Human immunodeficiency virus (HIV) is a virus that damages the cells in an individual’s immune system and weakens their ability to fight everyday infections and disease. HIV is most frequently transmitted through sexual intercourse or by sharing needles or other drug injection equipment. The disease continues to be a major public health threat and has claimed 36.3 million lives to date, according to the World Health Organisation (WHO).

There is currently no cure for HIV, but those with access can seek effective prophylaxis medications that make the disease much more manageable and can prevent the spread of the virus between sexual partners. HIV testing is the first step in HIV awareness and engagement in prevention strategies. But as the Covid-19 pandemic caused the world to halt, healthcare services, and especially preventative services, were no longer a priority. As a result of the ongoing Covid-19 pandemic, GlobalData epidemiologists forecast that the diagnosed incidence of HIV will likely fall below pre-pandemic levels due to limited resources, poor access to and lower engagement with HIV testing.

A 2022 study published by DiNenno and colleagues in the Centres for Disease Control and Prevention’s (CDC) Morbidity and Mortality Weekly Report (MMWR) compared the numbers of HIV tests and new diagnoses of HIV in the US from 2019 to 2020. The data used for the analysis were collected from four different HIV testing data sources (as shown in Figures 1 and 2). Throughout 2019, the weekly number of tests remained stable at approximately 200,000 tests, and in early 2020, testing volumes exceeded that of 2019. But as the pandemic hit in March 2020 and Covid-19 lockdown restrictions began, testing volumes declined by as much as 50% when compared with the levels observed during 2019, as reported by the CDC National HIV Prevention Program Monitoring and Evaluation testing regime (Figure 1).

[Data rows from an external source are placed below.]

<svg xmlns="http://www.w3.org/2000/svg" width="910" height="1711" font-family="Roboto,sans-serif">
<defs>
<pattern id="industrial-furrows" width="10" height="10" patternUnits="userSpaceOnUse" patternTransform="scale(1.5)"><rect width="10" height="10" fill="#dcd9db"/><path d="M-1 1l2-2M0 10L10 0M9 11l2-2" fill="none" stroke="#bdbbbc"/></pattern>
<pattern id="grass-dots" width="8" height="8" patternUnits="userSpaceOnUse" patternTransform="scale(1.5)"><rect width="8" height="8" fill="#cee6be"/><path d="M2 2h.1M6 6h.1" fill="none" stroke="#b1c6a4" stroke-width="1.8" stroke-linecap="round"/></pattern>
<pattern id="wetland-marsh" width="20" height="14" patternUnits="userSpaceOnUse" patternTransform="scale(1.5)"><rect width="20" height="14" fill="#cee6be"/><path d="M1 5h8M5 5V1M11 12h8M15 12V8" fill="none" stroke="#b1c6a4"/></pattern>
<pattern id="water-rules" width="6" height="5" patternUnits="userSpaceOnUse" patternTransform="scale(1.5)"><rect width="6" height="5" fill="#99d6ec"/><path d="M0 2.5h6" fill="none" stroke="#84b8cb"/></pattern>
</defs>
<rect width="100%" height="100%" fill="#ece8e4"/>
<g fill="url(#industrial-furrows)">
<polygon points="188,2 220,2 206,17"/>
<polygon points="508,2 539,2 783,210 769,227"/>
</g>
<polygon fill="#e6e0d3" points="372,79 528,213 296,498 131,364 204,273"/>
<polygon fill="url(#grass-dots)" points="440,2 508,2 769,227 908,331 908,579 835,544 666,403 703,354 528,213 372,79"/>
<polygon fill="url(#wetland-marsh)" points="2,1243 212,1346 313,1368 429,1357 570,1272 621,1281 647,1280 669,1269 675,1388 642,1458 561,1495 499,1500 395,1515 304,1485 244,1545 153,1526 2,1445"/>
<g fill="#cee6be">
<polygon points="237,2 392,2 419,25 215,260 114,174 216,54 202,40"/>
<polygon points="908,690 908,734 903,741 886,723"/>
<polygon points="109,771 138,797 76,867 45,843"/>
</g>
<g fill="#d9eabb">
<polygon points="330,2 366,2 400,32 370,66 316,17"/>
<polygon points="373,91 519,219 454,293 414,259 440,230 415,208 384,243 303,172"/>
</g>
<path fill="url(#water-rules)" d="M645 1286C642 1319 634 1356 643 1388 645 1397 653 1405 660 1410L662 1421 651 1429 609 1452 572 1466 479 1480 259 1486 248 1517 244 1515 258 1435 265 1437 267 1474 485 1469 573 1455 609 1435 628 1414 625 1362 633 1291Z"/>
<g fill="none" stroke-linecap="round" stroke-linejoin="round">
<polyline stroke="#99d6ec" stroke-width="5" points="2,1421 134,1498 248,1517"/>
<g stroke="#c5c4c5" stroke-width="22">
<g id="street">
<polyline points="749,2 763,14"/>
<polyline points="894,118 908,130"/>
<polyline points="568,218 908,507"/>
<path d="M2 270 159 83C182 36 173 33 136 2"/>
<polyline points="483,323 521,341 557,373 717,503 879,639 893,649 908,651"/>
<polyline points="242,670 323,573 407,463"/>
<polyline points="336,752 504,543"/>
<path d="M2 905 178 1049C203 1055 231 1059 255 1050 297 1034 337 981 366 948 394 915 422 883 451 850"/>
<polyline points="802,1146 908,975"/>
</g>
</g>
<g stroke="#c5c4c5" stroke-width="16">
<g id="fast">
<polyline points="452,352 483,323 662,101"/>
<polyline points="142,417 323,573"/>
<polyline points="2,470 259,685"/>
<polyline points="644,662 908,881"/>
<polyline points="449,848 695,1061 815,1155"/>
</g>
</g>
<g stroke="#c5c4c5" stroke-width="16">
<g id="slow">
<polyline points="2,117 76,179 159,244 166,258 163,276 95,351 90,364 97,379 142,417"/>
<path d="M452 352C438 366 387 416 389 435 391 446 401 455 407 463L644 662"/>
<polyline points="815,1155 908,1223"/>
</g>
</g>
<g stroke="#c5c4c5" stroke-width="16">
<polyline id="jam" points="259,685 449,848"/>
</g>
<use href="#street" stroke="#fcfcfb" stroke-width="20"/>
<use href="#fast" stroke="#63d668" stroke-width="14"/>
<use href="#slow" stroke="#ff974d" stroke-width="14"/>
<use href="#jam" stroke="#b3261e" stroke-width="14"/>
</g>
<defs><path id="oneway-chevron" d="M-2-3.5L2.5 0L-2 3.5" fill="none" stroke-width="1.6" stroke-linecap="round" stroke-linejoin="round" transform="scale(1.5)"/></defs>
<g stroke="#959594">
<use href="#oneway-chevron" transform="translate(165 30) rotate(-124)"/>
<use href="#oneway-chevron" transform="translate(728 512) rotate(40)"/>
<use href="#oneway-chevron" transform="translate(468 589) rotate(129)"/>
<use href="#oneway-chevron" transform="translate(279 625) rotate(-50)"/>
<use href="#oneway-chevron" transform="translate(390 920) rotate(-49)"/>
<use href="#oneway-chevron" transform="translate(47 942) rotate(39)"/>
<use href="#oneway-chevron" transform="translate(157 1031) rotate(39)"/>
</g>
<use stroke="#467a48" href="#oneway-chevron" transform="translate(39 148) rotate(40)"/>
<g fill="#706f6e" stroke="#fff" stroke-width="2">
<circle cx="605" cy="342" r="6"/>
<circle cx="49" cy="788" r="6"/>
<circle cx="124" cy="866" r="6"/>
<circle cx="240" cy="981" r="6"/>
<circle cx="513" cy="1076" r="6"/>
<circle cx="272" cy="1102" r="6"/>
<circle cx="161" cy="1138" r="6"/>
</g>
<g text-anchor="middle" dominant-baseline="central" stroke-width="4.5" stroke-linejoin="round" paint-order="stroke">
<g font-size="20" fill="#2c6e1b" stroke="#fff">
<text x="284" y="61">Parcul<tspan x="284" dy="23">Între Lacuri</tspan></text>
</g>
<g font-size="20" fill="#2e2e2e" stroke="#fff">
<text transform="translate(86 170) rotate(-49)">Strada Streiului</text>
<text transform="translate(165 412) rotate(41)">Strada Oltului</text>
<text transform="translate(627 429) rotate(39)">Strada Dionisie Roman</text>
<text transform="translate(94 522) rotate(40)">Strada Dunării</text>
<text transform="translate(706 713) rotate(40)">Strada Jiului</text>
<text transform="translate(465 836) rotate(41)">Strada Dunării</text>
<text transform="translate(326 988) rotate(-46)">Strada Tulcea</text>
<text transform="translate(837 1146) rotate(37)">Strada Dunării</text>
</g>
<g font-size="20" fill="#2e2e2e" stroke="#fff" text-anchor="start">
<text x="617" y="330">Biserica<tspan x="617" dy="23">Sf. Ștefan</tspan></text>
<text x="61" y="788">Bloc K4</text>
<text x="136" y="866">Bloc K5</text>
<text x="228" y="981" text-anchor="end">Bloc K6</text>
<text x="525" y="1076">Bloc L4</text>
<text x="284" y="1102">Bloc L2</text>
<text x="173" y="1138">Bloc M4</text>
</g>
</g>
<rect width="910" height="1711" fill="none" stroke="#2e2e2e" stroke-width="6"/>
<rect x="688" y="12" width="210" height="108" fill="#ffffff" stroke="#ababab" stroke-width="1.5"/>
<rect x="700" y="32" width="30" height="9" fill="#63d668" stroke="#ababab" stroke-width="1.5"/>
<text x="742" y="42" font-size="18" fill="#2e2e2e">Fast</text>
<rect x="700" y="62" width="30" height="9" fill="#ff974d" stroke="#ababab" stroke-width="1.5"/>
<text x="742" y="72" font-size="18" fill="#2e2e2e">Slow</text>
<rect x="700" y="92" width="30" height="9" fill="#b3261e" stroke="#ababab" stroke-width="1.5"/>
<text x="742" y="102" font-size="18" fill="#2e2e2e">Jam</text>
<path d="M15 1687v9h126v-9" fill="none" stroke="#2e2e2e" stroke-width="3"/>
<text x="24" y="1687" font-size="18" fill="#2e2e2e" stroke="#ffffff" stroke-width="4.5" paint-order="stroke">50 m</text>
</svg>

In addition, diagnosed incident cases of HIV in 2020 were significantly lower than in 2019. The CDC National HIV Surveillance System (NHSS) reported that the new diagnoses of HIV in the US reduced by 17% from 36,940 cases in 2019 to 30,635 cases in 2020 (Figure 2). This reduction was mirrored by the reduction in testing shown in Figure 1.

GlobalData epidemiologists initially forecast that the diagnosed incident cases of HIV would be 43,700 in 2019, which would decrease to 43,000 cases in 2020. But considering the impact of the pandemic on HIV testing, GlobalData epidemiologists forecast that cases will likely be lower than expected over the next three to five years until engagement in HIV testing returns to pre-pandemic levels.

To compensate for testing and diagnoses missed during the Covid-19 pandemic, it is essential that state and local health departments focus on increasing access and education regarding HIV testing. It is important that the CDC guidance on annual testing is resumed in a Covid-safe environment, and that there is increased accessibility to self-testing outside of healthcare settings. This will likely increase the diagnosed incident cases of HIV, but will also mean that there is an increased awareness of HIV status and, therefore, reduce the transmission of the disease.